There are many commendable nonprofit organizations in the United States, but far too many misuse their “nonprofit” designation. Large hospital systems often top that list, benefiting from a status they don’t deserve, and one that may in fact be harmful.
Profit in a nonprofit world
Many of America’s nonprofit hospitals operate with stunning profitability. Some report profit margins exceeding 20%, while most for-profit businesses would envy such returns. As a group, nonprofit hospitals collectively earn tens of billions of dollars a year on investment portfolios alone. Their excuse for not paying taxes? That taxes would erode their ability to serve their communities. That’s circular logic at best and a bold-faced lie at worst.
Where the money goes
Roughly 3,900 U.S. hospitals carry the nonprofit label, yet many rake in substantial profits. If they were genuinely focused on community benefit, their profit margins would be far lower. It begs the question: where are those profits going? The answer often lies in bloated executive compensation, investment portfolios, and massive reserve funds—not patient care.

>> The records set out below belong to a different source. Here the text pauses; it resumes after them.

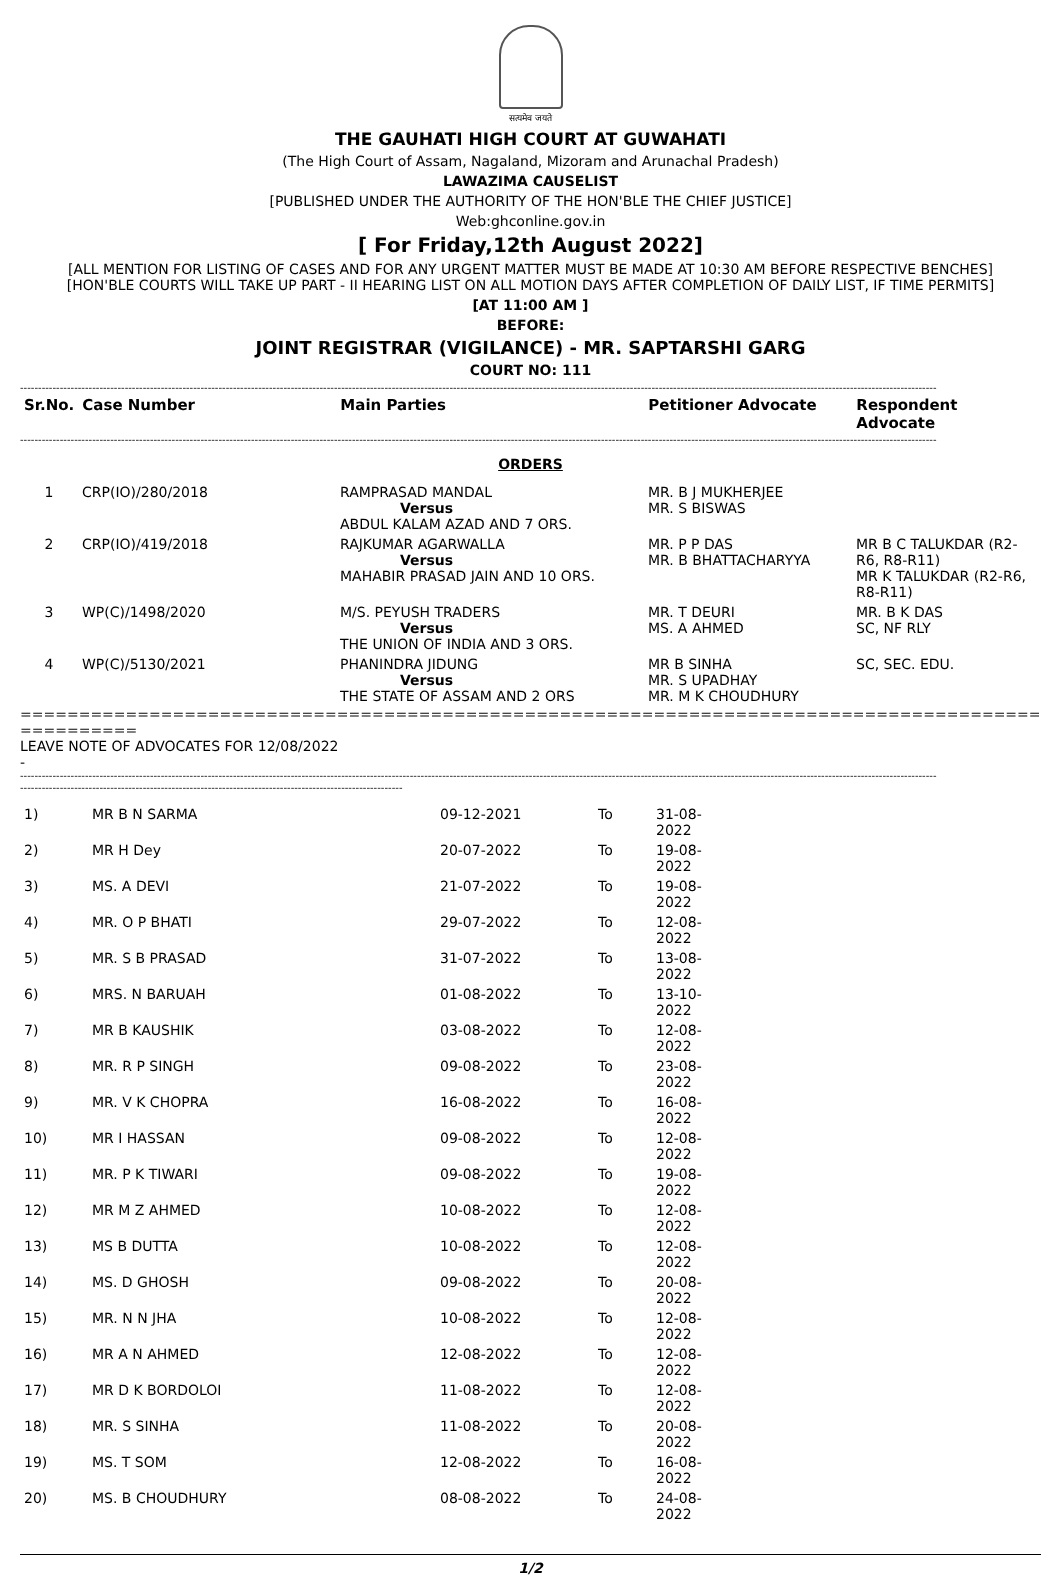सत्यमेव जयते
THE GAUHATI HIGH COURT AT GUWAHATI
(The High Court of Assam, Nagaland, Mizoram and Arunachal Pradesh)
LAWAZIMA CAUSELIST
[PUBLISHED UNDER THE AUTHORITY OF THE HON'BLE THE CHIEF JUSTICE]
Web:ghconline.gov.in
[ For Friday,12th August 2022]
[ALL MENTION FOR LISTING OF CASES AND FOR ANY URGENT MATTER MUST BE MADE AT 10:30 AM BEFORE RESPECTIVE BENCHES]
[HON'BLE COURTS WILL TAKE UP PART - II HEARING LIST ON ALL MOTION DAYS AFTER COMPLETION OF DAILY LIST, IF TIME PERMITS]
[AT 11:00 AM ]
BEFORE:
JOINT REGISTRAR (VIGILANCE) - MR. SAPTARSHI GARG
COURT NO: 111
--------------------------------------------------------------------------------------------------------------------------------------------------------------------------------------------------------------------------------------------------------------
| Sr.No. | Case Number | Main Parties | Petitioner Advocate | Respondent Advocate |
| --- | --- | --- | --- | --- |
--------------------------------------------------------------------------------------------------------------------------------------------------------------------------------------------------------------------------------------------------------------
ORDERS
| 1 | CRP(IO)/280/2018 | RAMPRASAD MANDAL Versus ABDUL KALAM AZAD AND 7 ORS. | MR. B J MUKHERJEE MR. S BISWAS | |
| 2 | CRP(IO)/419/2018 | RAJKUMAR AGARWALLA Versus MAHABIR PRASAD JAIN AND 10 ORS. | MR. P P DAS MR. B BHATTACHARYYA | MR B C TALUKDAR (R2-R6, R8-R11) MR K TALUKDAR (R2-R6, R8-R11) |
| 3 | WP(C)/1498/2020 | M/S. PEYUSH TRADERS Versus THE UNION OF INDIA AND 3 ORS. | MR. T DEURI MS. A AHMED | MR. B K DAS SC, NF RLY |
| 4 | WP(C)/5130/2021 | PHANINDRA JIDUNG Versus THE STATE OF ASSAM AND 2 ORS | MR B SINHA MR. S UPADHAY MR. M K CHOUDHURY | SC, SEC. EDU. |
=================================================================================================
LEAVE NOTE OF ADVOCATES FOR 12/08/2022
-
--------------------------------------------------------------------------------------------------------------------------------------------------------------------------------------------------------------------------------------------------------------
----------------------------------------------------------------------------------------------------------
| 1) | MR B N SARMA | 09-12-2021 | To | 31-08-2022 |
| 2) | MR H Dey | 20-07-2022 | To | 19-08-2022 |
| 3) | MS. A DEVI | 21-07-2022 | To | 19-08-2022 |
| 4) | MR. O P BHATI | 29-07-2022 | To | 12-08-2022 |
| 5) | MR. S B PRASAD | 31-07-2022 | To | 13-08-2022 |
| 6) | MRS. N BARUAH | 01-08-2022 | To | 13-10-2022 |
| 7) | MR B KAUSHIK | 03-08-2022 | To | 12-08-2022 |
| 8) | MR. R P SINGH | 09-08-2022 | To | 23-08-2022 |
| 9) | MR. V K CHOPRA | 16-08-2022 | To | 16-08-2022 |
| 10) | MR I HASSAN | 09-08-2022 | To | 12-08-2022 |
| 11) | MR. P K TIWARI | 09-08-2022 | To | 19-08-2022 |
| 12) | MR M Z AHMED | 10-08-2022 | To | 12-08-2022 |
| 13) | MS B DUTTA | 10-08-2022 | To | 12-08-2022 |
| 14) | MS. D GHOSH | 09-08-2022 | To | 20-08-2022 |
| 15) | MR. N N JHA | 10-08-2022 | To | 12-08-2022 |
| 16) | MR A N AHMED | 12-08-2022 | To | 12-08-2022 |
| 17) | MR D K BORDOLOI | 11-08-2022 | To | 12-08-2022 |
| 18) | MR. S SINHA | 11-08-2022 | To | 20-08-2022 |
| 19) | MS. T SOM | 12-08-2022 | To | 16-08-2022 |
| 20) | MS. B CHOUDHURY | 08-08-2022 | To | 24-08-2022 |
1/2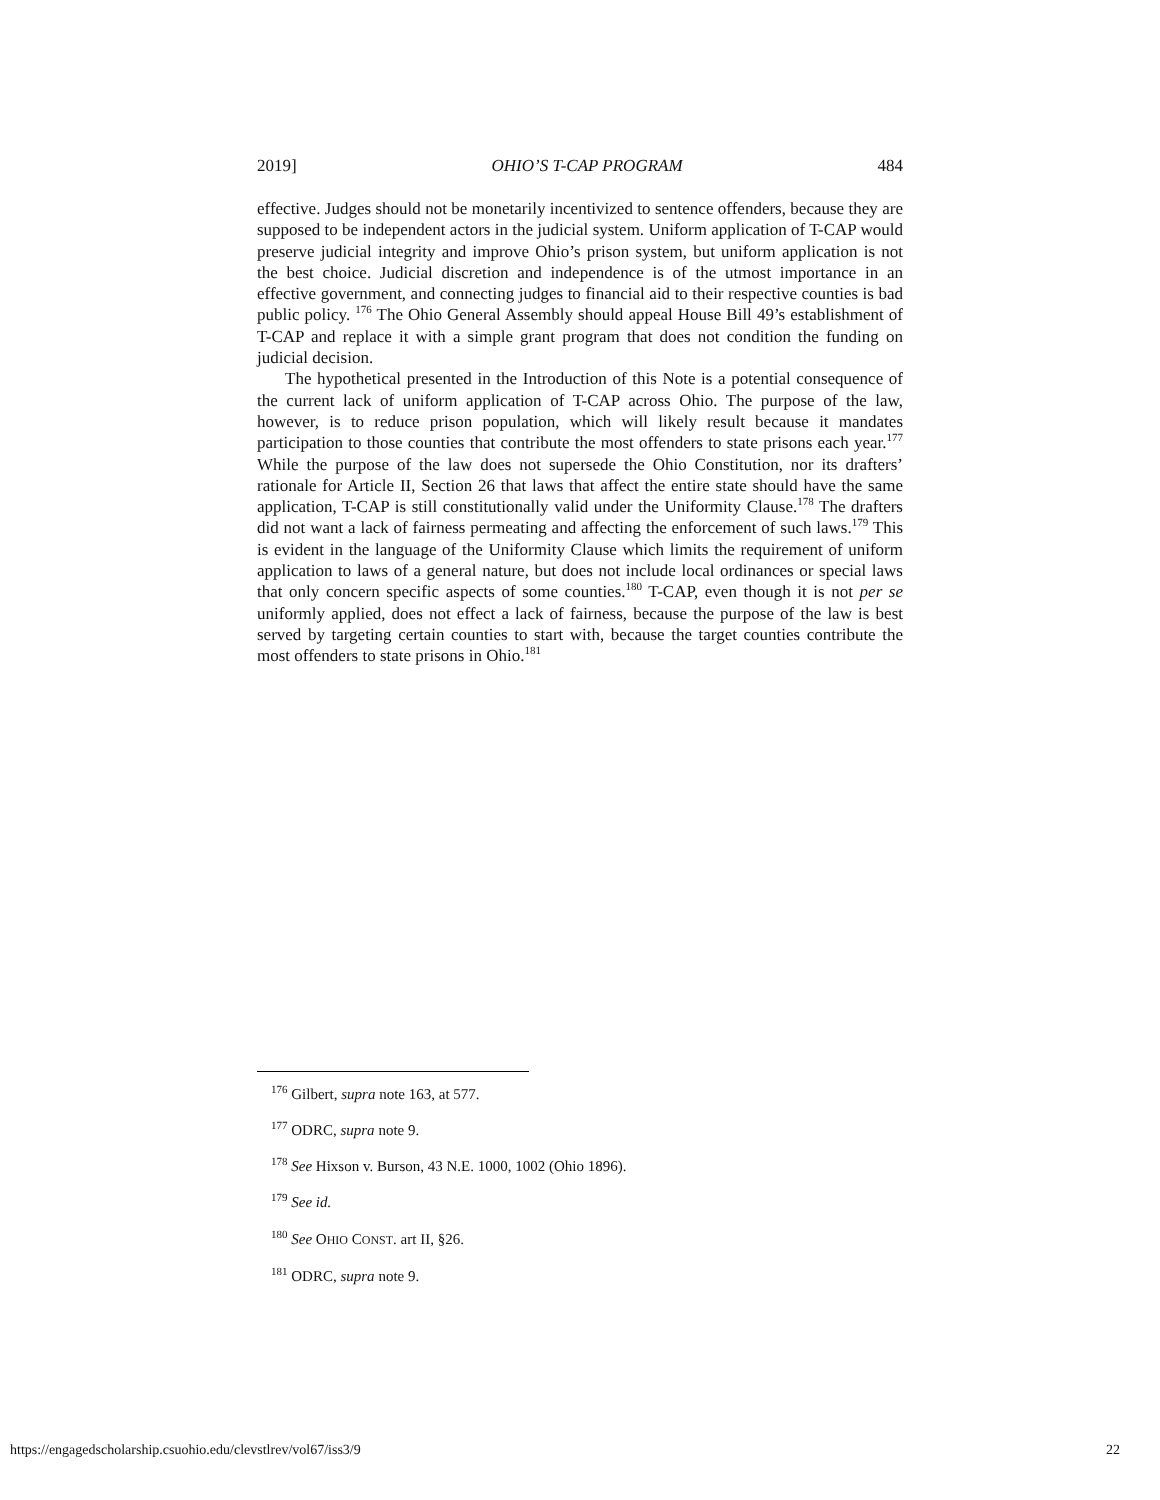2019] OHIO’S T-CAP PROGRAM 484
effective. Judges should not be monetarily incentivized to sentence offenders, because they are supposed to be independent actors in the judicial system. Uniform application of T-CAP would preserve judicial integrity and improve Ohio’s prison system, but uniform application is not the best choice. Judicial discretion and independence is of the utmost importance in an effective government, and connecting judges to financial aid to their respective counties is bad public policy. <sup>176</sup> The Ohio General Assembly should appeal House Bill 49’s establishment of T-CAP and replace it with a simple grant program that does not condition the funding on judicial decision.
The hypothetical presented in the Introduction of this Note is a potential consequence of the current lack of uniform application of T-CAP across Ohio. The purpose of the law, however, is to reduce prison population, which will likely result because it mandates participation to those counties that contribute the most offenders to state prisons each year.<sup>177</sup> While the purpose of the law does not supersede the Ohio Constitution, nor its drafters’ rationale for Article II, Section 26 that laws that affect the entire state should have the same application, T-CAP is still constitutionally valid under the Uniformity Clause.<sup>178</sup> The drafters did not want a lack of fairness permeating and affecting the enforcement of such laws.<sup>179</sup> This is evident in the language of the Uniformity Clause which limits the requirement of uniform application to laws of a general nature, but does not include local ordinances or special laws that only concern specific aspects of some counties.<sup>180</sup> T-CAP, even though it is not per se uniformly applied, does not effect a lack of fairness, because the purpose of the law is best served by targeting certain counties to start with, because the target counties contribute the most offenders to state prisons in Ohio.<sup>181</sup>
<sup>176</sup> Gilbert, supra note 163, at 577.
<sup>177</sup> ODRC, supra note 9.
<sup>178</sup> See Hixson v. Burson, 43 N.E. 1000, 1002 (Ohio 1896).
<sup>179</sup> See id.
<sup>180</sup> See OHIO CONST. art II, §26.
<sup>181</sup> ODRC, supra note 9.
https://engagedscholarship.csuohio.edu/clevstlrev/vol67/iss3/9 22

Meanwhile, hospitals in smaller towns often reap no profit and find nonprofit status burdensome. Their designation adds paperwork, compliance tasks, and legal assessments that rarely benefit the community.
Accountability vacuum
Local governments, when faced with surpluses, face voter pressure to reinvest or refund. Not so with nonprofit hospitals. Their boards operate independently. There are no shareholders. No elections. No real accountability.
Redefining the social contract
If communities are de facto shareholders in nonprofits, they deserve transparency, reinvestment, and price fairness. If hospitals fail to deliver, taxing their excessive profits becomes necessary.
A progressive tax scheme offers an elegant solution. For example:
Less than 3% profit, no taxes
3% to 6%, pay the same corporate tax as a for-profit hospital
6% to 15%, pay a 50% tax
Over 15%, pay a 90% tax.
This model would discourage excess hoarding and encourage reinvestment. Profitable companies pay dividends to shareholders. They don’t just sit on money forever. Why should nonprofit hospitals? And, the approach aligns with the core principle of nonprofit status which is to provide public value.
Final thought
Nonprofit hospitals don’t have to lose their profits to taxes. They can choose to reinvest in their communities, their patients, and the public good. That’s the real social bargain. Any for-profit business either figures out how to return value to shareholders by reinvesting in the business or paying dividends. Their cash hoards are not allowed to grow without bounds. Nonprofits should be no different. In fact, they should be held to a higher standard.